ASSIGNMENT 1: List every term in the t-distribution text that the objectives say a reader should be able to describe.
ASSIGNMENT 2: Quote everything in the t-distribution text from "Consider the following" down to "follow a normal distribution.".

READING TEXT:
Consider the following situations in which this becomes a problem.

You wish to estimate the average amount of iron contained in one cubic inch of moon rock. Because of the rarity of moon rocks, you are only able to get a sample of 6 rocks to test. You can, however, assume that the amount of iron follows a normal distribution.
A widget manufacturer wishes to estimate the difference between the lifespan of a basic widget and the lifespan of a deluxe widget. Because this test destroys the widget, and widgets are expensive, they must use a small sample of 14 of each type of widget. The lifespan of a widget is known to follow a normal distribution.

Even though the underlying distributions are normal, because we do not know $\sigma\text{,}$ the methods from the previous sections in this chapter will not work in these situations. In this lesson we will introduce a new distribution which will allow us to work with small samples such as those described here, assuming that the distribution of the individual values in the population is normal.

Objectives

After finishing this section you should be able to

describe the following terms:
- Degrees of Freedom for a Single Sample Student's t-Distribution
- Degrees of Freedom for a Two Sample Student's t-Distribution
- Pooled Variance
- Small Sample Confidence Interval for a Population Mean
- Small Sample Confidence Interval for the Difference Between Means
- Student's t-Distribution
accomplish the following tasks:
- Describe the properties of the Student's t-Distribution
- Look up critical values in the t-distribution table
- Find the margin of error for a small sample estimate of a single population mean or the difference between two means
- Find a confidence interval for a small sample mean or the difference between two small sample means

Subsection 4.5.1 Student's t Distribution

To construct confidence intervals for means based on small samples drawn from normal populations, we must either know what $\sigma$ is, or we must come up with a new distribution. It is unreasonable, as mentioned previouly, to know the population standard deviation when we are trying to estimate the population mean. We therefore introduce a new distribution.

This distribution is actually an entire family of distributions, one for each possible sample size less than 30. It is called the student's t-distribution because the author, who worked for a brewery, was not allowed to publish his results so as to keep these tools away from competing breweries. The author believed, however, that this information should be shared and so he published it under the pen-name “Student.”

Definition 4.5.1.

The student's t-distribution is the name given to the distribution of the variable $t$ based on a random sample of size $n$ with mean $\overline{x}$ and standard deviation $s\text{,}$ drawn from a normal population. The variable $t$ is:

\begin{equation*} t = \frac{\overline{x} - \mu}{s/\sqrt{n}}\text{.} \end{equation*}

Note that the formula for $t$ looks a lot like the the formula for the standard normal variable $z\text{.}$ The main difference is that we are using $s\text{,}$ the sample standard deviation, instead of $\sigma\text{,}$ the population standard deviation. This is no longer just an “approximation,” which we could get away with in larger samples. This is now the exact value of $t\text{.}$ So what does the distribution of $t$ look like? Below is a graph of the normal distribution, along with the distribution of $t$ for several different sample sizes.

INPUT DATA:

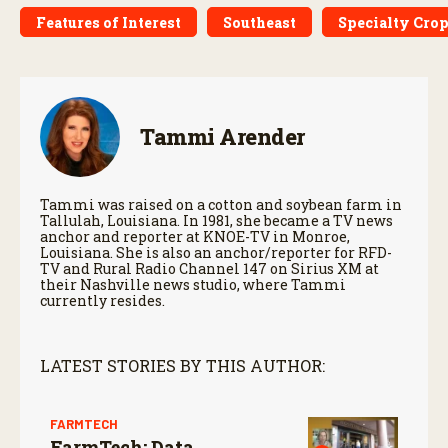
Features of Interest
Southeast
Specialty Cro
Tammi Arender
Tammi was raised on a cotton and soybean farm in
Tallulah, Louisiana. In 1981, she became a TV news
anchor and reporter at KNOE-TV in Monroe,
Louisiana. She is also an anchor/reporter for RFD-
TV and Rural Radio Channel 147 on Sirius XM at
their Nashville news studio, where Tammi
currently resides.
LATEST STORIES BY THIS AUTHOR:
FARMTECH
FarmTech: Data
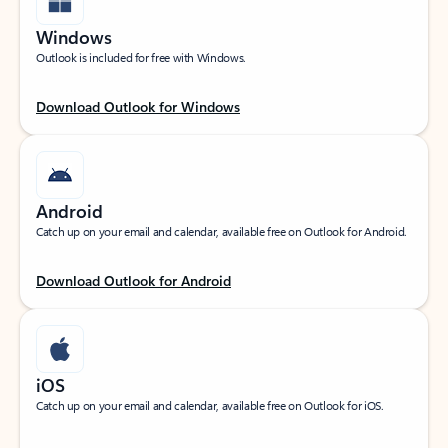
Windows
Outlook is included for free with Windows.
Download Outlook for Windows
Android
Catch up on your email and calendar, available free on Outlook for Android.
Download Outlook for Android
iOS
Catch up on your email and calendar, available free on Outlook for iOS.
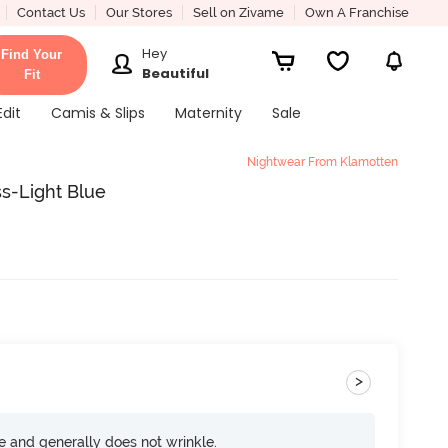
Contact Us
Our Stores
Sell on Zivame
Own A Franchise
Hey
Find Your
Beautiful
Fit
Edit
Camis & Slips
Maternity
Sale
Nightwear From Klamotten
s-Light Blue
>
ce and generally does not wrinkle.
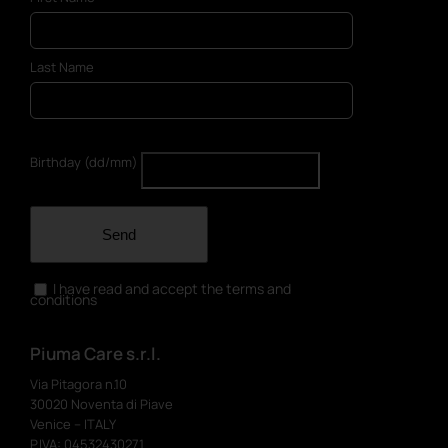
Last Name
Birthday (dd/mm)
Send
I have read and accept the terms and
conditions
Piuma Care s.r.l.
Via Pitagora n.10
30020 Noventa di Piave
Venice – ITALY
P.IVA: 04532430271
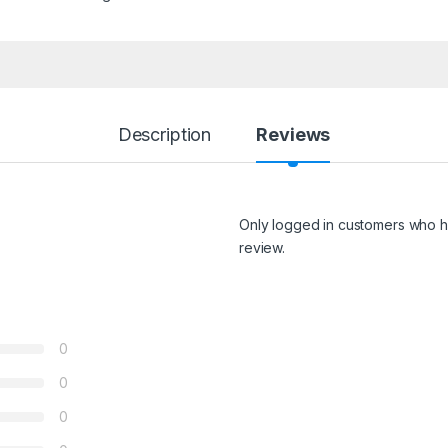
Description
Reviews
Only logged in customers who h
review.
0
0
0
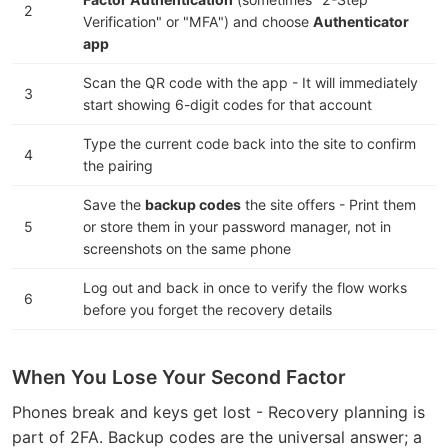
2
Verification" or "MFA") and choose
Authenticator
app
Scan the QR code with the app - It will immediately
3
start showing 6-digit codes for that account
Type the current code back into the site to confirm
4
the pairing
Save the
backup codes
the site offers - Print them
5
or store them in your password manager, not in
screenshots on the same phone
Log out and back in once to verify the flow works
6
before you forget the recovery details
When You Lose Your Second Factor
Phones break and keys get lost - Recovery planning is
part of 2FA. Backup codes are the universal answer; a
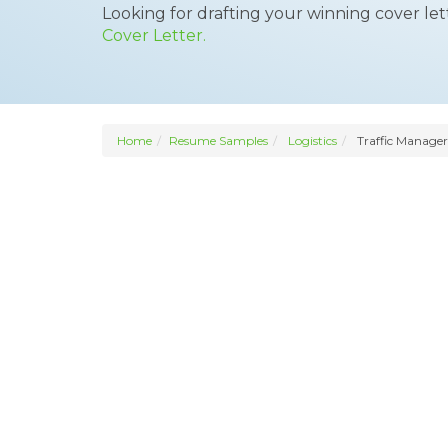
Looking for drafting your winning cover le
Cover Letter.
Home
Resume Samples
Logistics
Traffic Manager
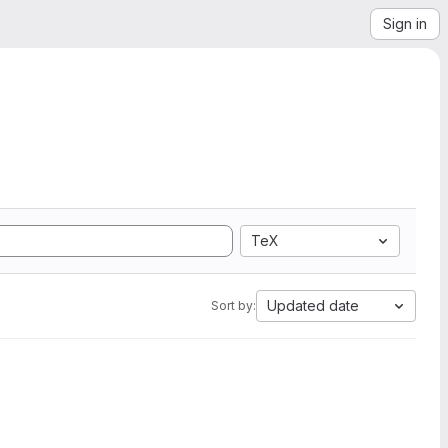
Sign in
TeX
Updated date
Sort by:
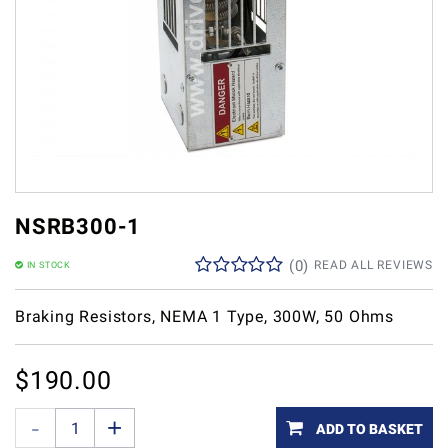
NSRB300-1
(
0
)
READ ALL REVIEWS
IN STOCK
Braking Resistors, NEMA 1 Type, 300W, 50 Ohms
$
190.00
ADD TO BASKET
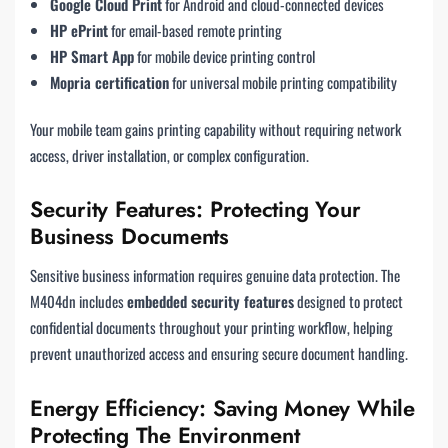
Google Cloud Print
for Android and cloud-connected devices
HP ePrint
for email-based remote printing
HP Smart App
for mobile device printing control
Mopria certification
for universal mobile printing compatibility
Your mobile team gains printing capability without requiring network
access, driver installation, or complex configuration.
Security Features: Protecting Your
Business Documents
Sensitive business information requires genuine data protection. The
M404dn includes
embedded security features
designed to protect
confidential documents throughout your printing workflow, helping
prevent unauthorized access and ensuring secure document handling.
Energy Efficiency: Saving Money While
Protecting The Environment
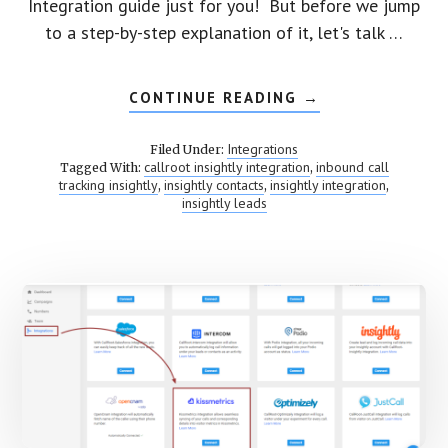
Integration guide just for you! But before we jump
to a step-by-step explanation of it, let's talk …
CONTINUE READING
ABOUT
→
INTEGRATE
CALLROOT
TO
Integrations
Filed Under:
INSIGHTLY
callroot insightly integration
inbound call
Tagged With:
,
tracking insightly
insightly contacts
insightly integration
,
,
,
insightly leads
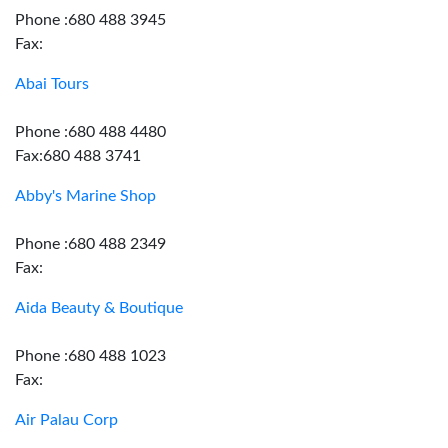
Phone :680 488 3945
Fax:
Abai Tours
Phone :680 488 4480
Fax:680 488 3741
Abby's Marine Shop
Phone :680 488 2349
Fax:
Aida Beauty & Boutique
Phone :680 488 1023
Fax:
Air Palau Corp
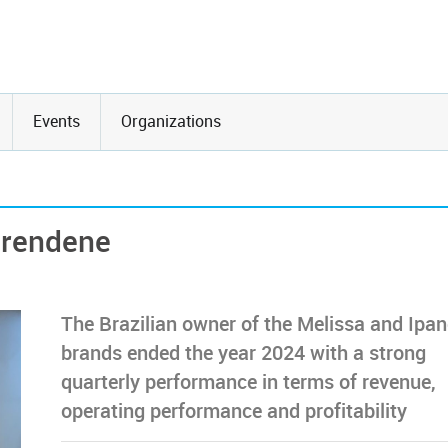
Events
Organizations
Grendene
The Brazilian owner of the Melissa and Ip
brands ended the year 2024 with a strong
quarterly performance in terms of revenue,
operating performance and profitability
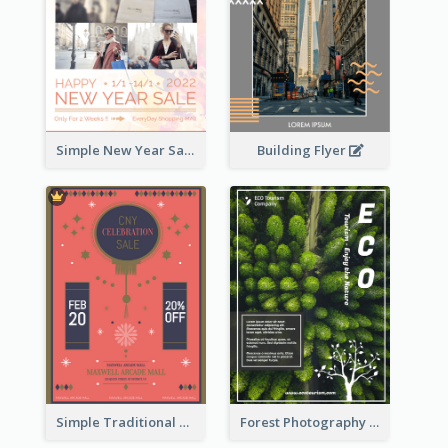
Building Flyer
Simple New Year Sale Flyer In Light Colour Tone
Simple Traditional CNY Sales Flyer Design
Forest Photography Flyer Of ECO Tourism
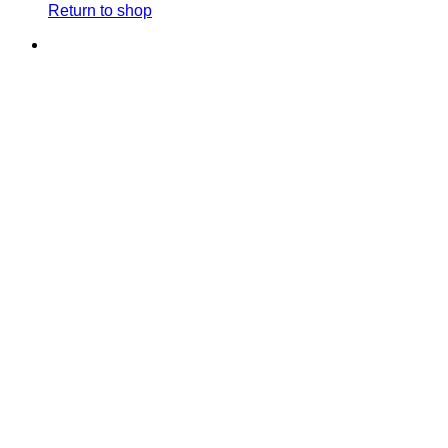
Return to shop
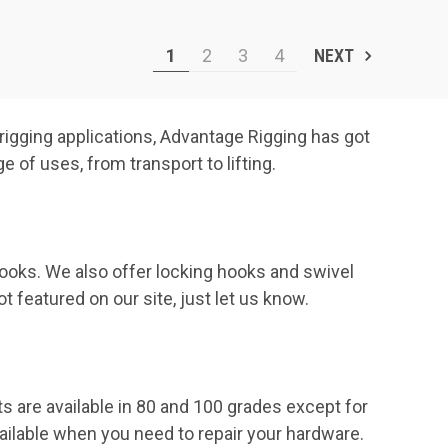
1
2
3
4
NEXT
 rigging applications, Advantage Rigging has got
 of uses, from transport to lifting.
ooks. We also offer locking hooks and swivel
 featured on our site, just let us know.
s are available in 80 and 100 grades except for
ailable when you need to repair your hardware.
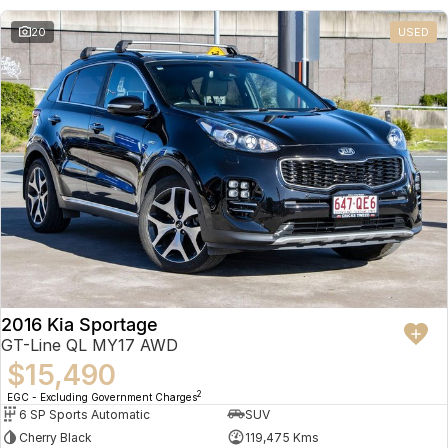
20
USED
2016 Kia Sportage
GT-Line QL MY17 AWD
$15,490
2
EGC - Excluding Government Charges
6 SP Sports Automatic
SUV
Cherry Black
119,475 Kms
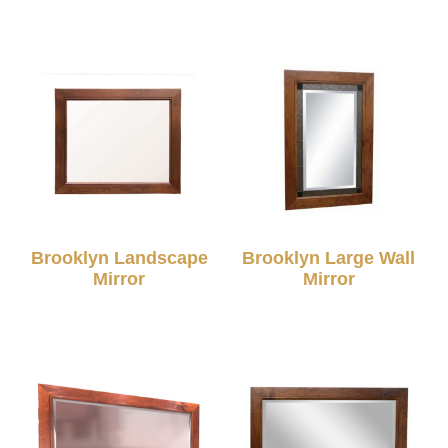
Brooklyn Landscape
Brooklyn Large Wall
Mirror
Mirror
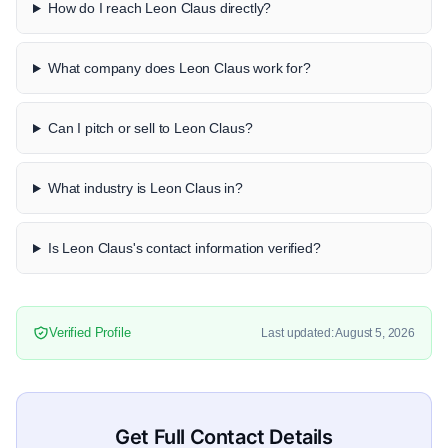
How do I reach Leon Claus directly?
What company does Leon Claus work for?
Can I pitch or sell to Leon Claus?
What industry is Leon Claus in?
Is Leon Claus's contact information verified?
Verified Profile
Last updated: August 5, 2026
Get Full Contact Details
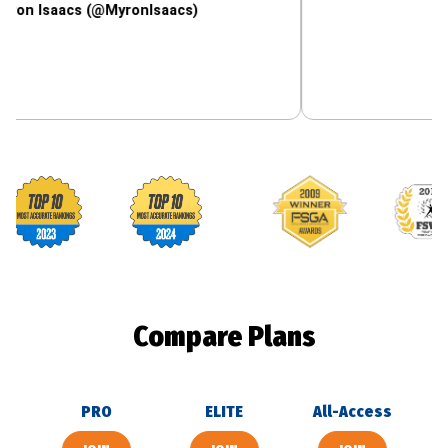
acs (@MyronIsaacs)
Footballguys awards
Compare Plans
PRO
ELITE
All-Access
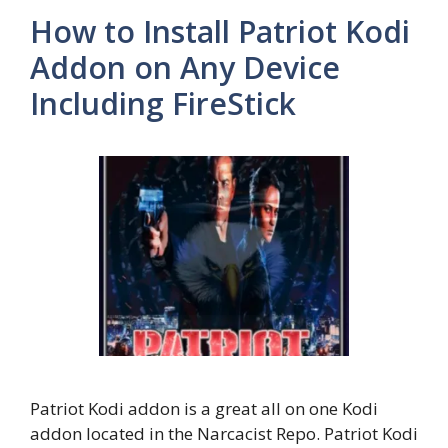
How to Install Patriot Kodi
Addon on Any Device
Including FireStick
Patriot Kodi addon is a great all on one Kodi
addon located in the Narcacist Repo. Patriot Kodi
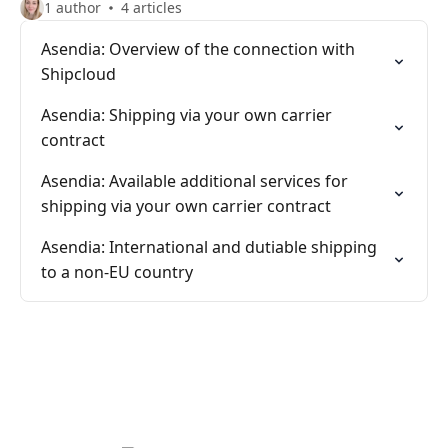
1 author
4 articles
Asendia: Overview of the connection with
Shipcloud
Asendia: Shipping via your own carrier
contract
Asendia: Available additional services for
shipping via your own carrier contract
Asendia: International and dutiable shipping
to a non-EU country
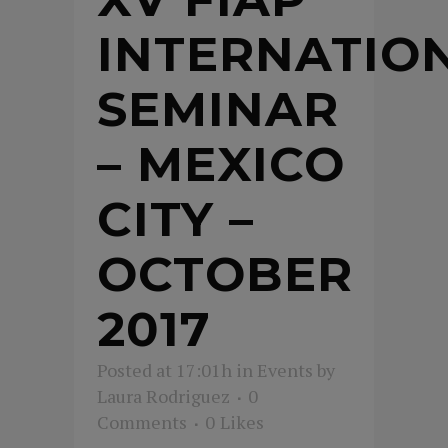
INTERNATIO
SEMINAR
– MEXICO
CITY –
OCTOBER
2017
Posted at 17:01h
in
Events
by
Laura Rodriguez
0
Comments
0
Likes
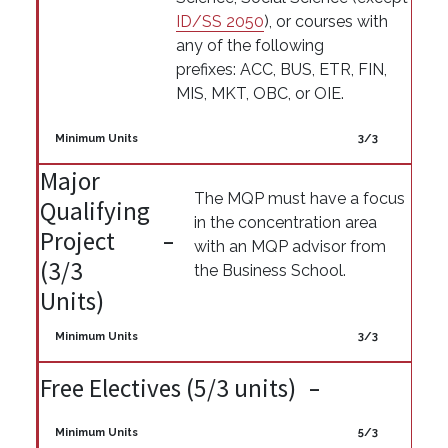
ID/SS 2050
), or courses with
any of the following
prefixes: ACC, BUS, ETR, FIN,
MIS, MKT, OBC, or OIE.
Minimum Units
3/3
Major
The MQP must have a focus
Qualifying
in the concentration area
Project
with an MQP advisor from
(3/3
the Business School.
Units)
Minimum Units
3/3
Free Electives (5/3 units)
Minimum Units
5/3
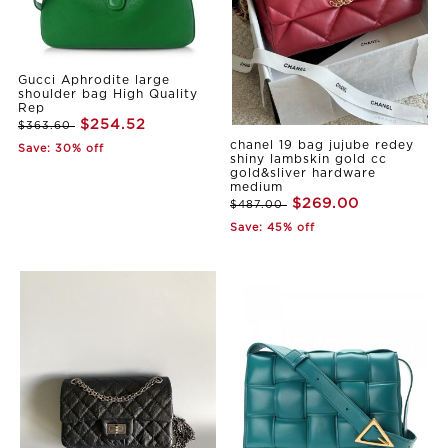
Gucci Aphrodite large
shoulder bag High Quality
Rep
$254.52
$363.60
chanel 19 bag jujube redey
Save: 30% off
shiny lambskin gold cc
gold&sliver hardware
medium
$269.00
$487.00
Save: 45% off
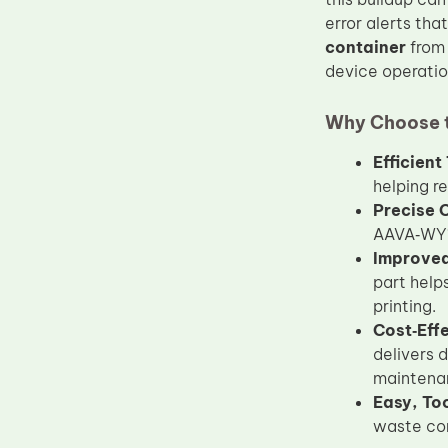
Upper Fuser Roller
error alerts tha
container
fro
Wiper Blade
device operatio
Drum Lubricant Blade
Why Choose t
Fuser Belt
Magnetic Roller Blade
Efficien
helping r
Precise 
AAVA‑WY1 
Improved 
part help
printing.
Cost‑Eff
delivers 
maintena
Easy, Too
waste con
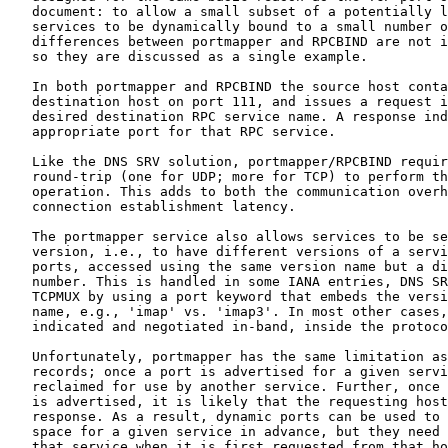
   document: to allow a small subset of a potentially l
   services to be dynamically bound to a small number o
   differences between portmapper and RPCBIND are not i
   so they are discussed as a single example.

   In both portmapper and RPCBIND the source host conta
   destination host on port 111, and issues a request i
   desired destination RPC service name. A response ind
   appropriate port for that RPC service.

   Like the DNS SRV solution, portmapper/RPCBIND requir
   round-trip (one for UDP; more for TCP) to perform th
   operation. This adds to both the communication overh
   connection establishment latency.

   The portmapper service also allows services to be se
   version, i.e., to have different versions of a servi
   ports, accessed using the same version name but a di
   number. This is handled in some IANA entries, DNS SR
   TCPMUX by using a port keyword that embeds the versi
   name, e.g., 'imap' vs. 'imap3'. In most other cases,
   indicated and negotiated in-band, inside the protoco
   Unfortunately, portmapper has the same limitation as
   records; once a port is advertised for a given servi
   reclaimed for use by another service. Further, once 
   is advertised, it is likely that the requesting host
   response. As a result, dynamic ports can be used to 
   space for a given service in advance, but they need 
   that service when it is first requested from that ho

RESPONSE 1:
- Degrees of Freedom for a Single Sample Student's t-Distribution
- Degrees of Freedom for a Two Sample Student's t-Distribution
- Pooled Variance
- Small Sample Confidence Interval for a Population Mean
- Small Sample Confidence Interval for the Difference Between Means
- Student's t-Distribution

RESPONSE 2:
Consider the following situations in which this becomes a problem.

You wish to estimate the average amount of iron contained in one cubic inch of moon rock. Because of the rarity of moon rocks, you are only able to get a sample of 6 rocks to test. You can, however, assume that the amount of iron follows a normal distribution.
A widget manufacturer wishes to estimate the difference between the lifespan of a basic widget and the lifespan of a deluxe widget. Because this test destroys the widget, and widgets are expensive, they must use a small sample of 14 of each type of widget. The lifespan of a widget is known to follow a normal distribution.